- Also known as: Shane Fenton
- Born: Johnny Theakston 1944 Mansfield, Nottinghamshire
- Died: August 1961 (aged 16–17) Mansfield General Hospital, Mansfield, Nottinghamshire
- Genres: rock and roll
- Formerly of: Shane Fenton and the Fentones

= Johnny Theakston =

Johnny Theakston, also known as Shane Fenton (1944–1961) was an early rock and roll singer who was the original lead singer to perform under the Shane Fenton stagename in his band Shane Fenton and the Fentones. Theakston would have been the face of the band, but died at the age of 17.

Theakston originally sang skiffle music, but changed to rock and roll when the genre started to emerge. Wanting to adopt an American sounding name, he became Shane Fenton: 'Shane' from the western, Shane, and 'Fenton' from a local printing firm. His backing groups would then be known as The Fentones. He soon befriended Bernard Jewry, who became a roadie for them and occasionally sang on stage with Theakston.

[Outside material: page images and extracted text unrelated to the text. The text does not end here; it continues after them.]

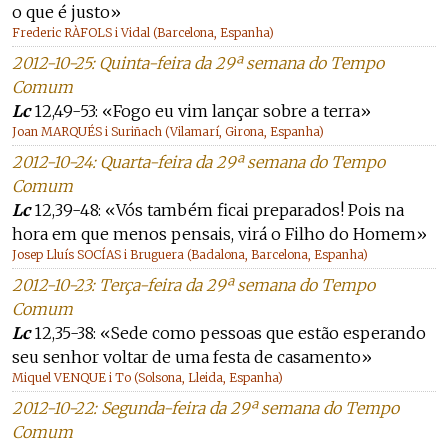
o que é justo»
Frederic RÀFOLS i Vidal (Barcelona, Espanha)
2012-10-25: Quinta-feira da 29ª semana do Tempo
Comum
Lc
12,49-53: «Fogo eu vim lançar sobre a terra»
Joan MARQUÉS i Suriñach (Vilamarí, Girona, Espanha)
2012-10-24: Quarta-feira da 29ª semana do Tempo
Comum
Lc
12,39-48: «Vós também ficai preparados! Pois na
hora em que menos pensais, virá o Filho do Homem»
Josep Lluís SOCÍAS i Bruguera (Badalona, Barcelona, Espanha)
2012-10-23: Terça-feira da 29ª semana do Tempo
Comum
Lc
12,35-38: «Sede como pessoas que estão esperando
seu senhor voltar de uma festa de casamento»
Miquel VENQUE i To (Solsona, Lleida, Espanha)
2012-10-22: Segunda-feira da 29ª semana do Tempo
Comum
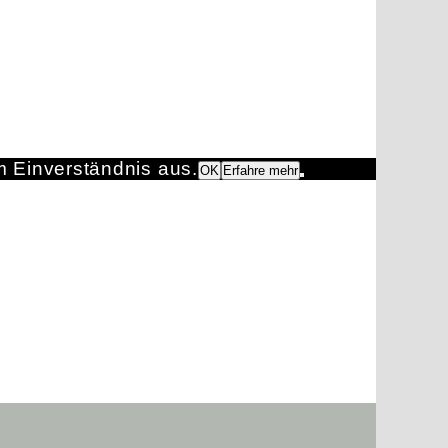
m Einverständnis aus.
OK
Erfahre mehr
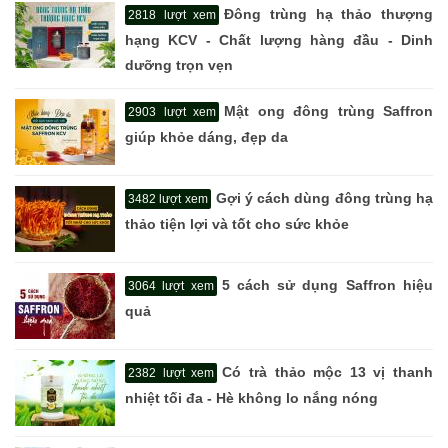
Đông trùng hạ thảo thượng
2818 lượt xem
hạng KCV - Chất lượng hàng đầu - Dinh
dưỡng trọn vẹn
Mật ong đông trùng Saffron
2903 lượt xem
giúp khỏe dáng, đẹp da
Gợi ý cách dùng đông trùng hạ
3482 lượt xem
thảo tiện lợi và tốt cho sức khỏe
5 cách sử dụng Saffron hiệu
3064 lượt xem
quả
Có trà thảo mộc 13 vị thanh
2382 lượt xem
nhiệt tối đa - Hè không lo nắng nóng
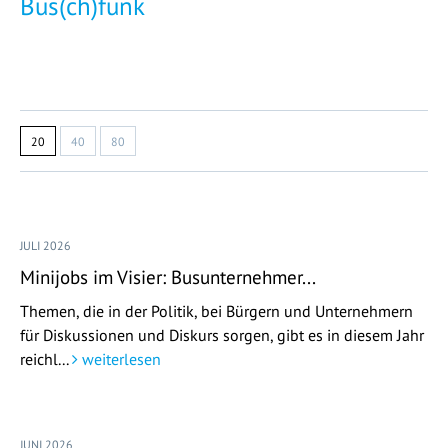
Bus(ch)funk
20
40
80
JULI 2026
Minijobs im Visier: Busunternehmer...
Themen, die in der Politik, bei Bürgern und Unternehmern
für Diskussionen und Diskurs sorgen, gibt es in diesem Jahr
reichl...
weiterlesen
JUNI 2026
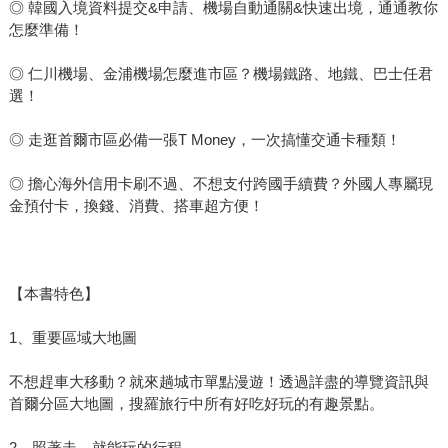
◎ 韓國入境資料提交&申請、機場自動通關&快速出境，通通教你
怎麼準備！
◎ 仁川機場、金浦機場怎麼進市區？機場鐵路、地鐵、巴士任君
選！
◎ 走逛首爾市區必備一張T Money，一次搞懂交通卡種類！
◎ 擔心海外信用卡刷不過、不想支付跨國手續費？外國人專屬現
金預付卡，換錢、消費、搭車超方便！
【本書特色】
1、重要區域大地圖
不想趕車大移動？就來趟城市單點漫遊！透過詳盡的導覽資訊與
首爾分區大地圖，搜羅旅行中所有好吃好玩的有趣景點。
2、照著走，就能玩的行程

In 1961, the band sent a demo tape to European label Parlophone and the BBC and were offered an audition, but a few days before the audition was to take place, Theakston fell ill. Seeing how ill he looked, Jewry agreed to step in for him. Theakston subsequently fell severely ill and was rushed to hospital, where he died two days later. Jewry later recalled: "I found him sitting on the settee in the lounge, with blankets wrapped all around him, very ill and too weak to stand." Theakston's cause of death was heart failure: his heart had been weakened since contracting rheumatic fever as a child.

Because the BBC had given the group a slot on the Saturday Club radio show (and presumably under contract), they were unable to disband, and so continued with Jewry on lead vocals. Requested by Theakston's mother, Jewry took Theakston's stagename, and continued as Shane Fenton and the Fentones. Shane Fenton and the Fentones would have four songs in the UK charts between 1961 and 1962. Their best known song, "Cindy's Birthday", went to number 19.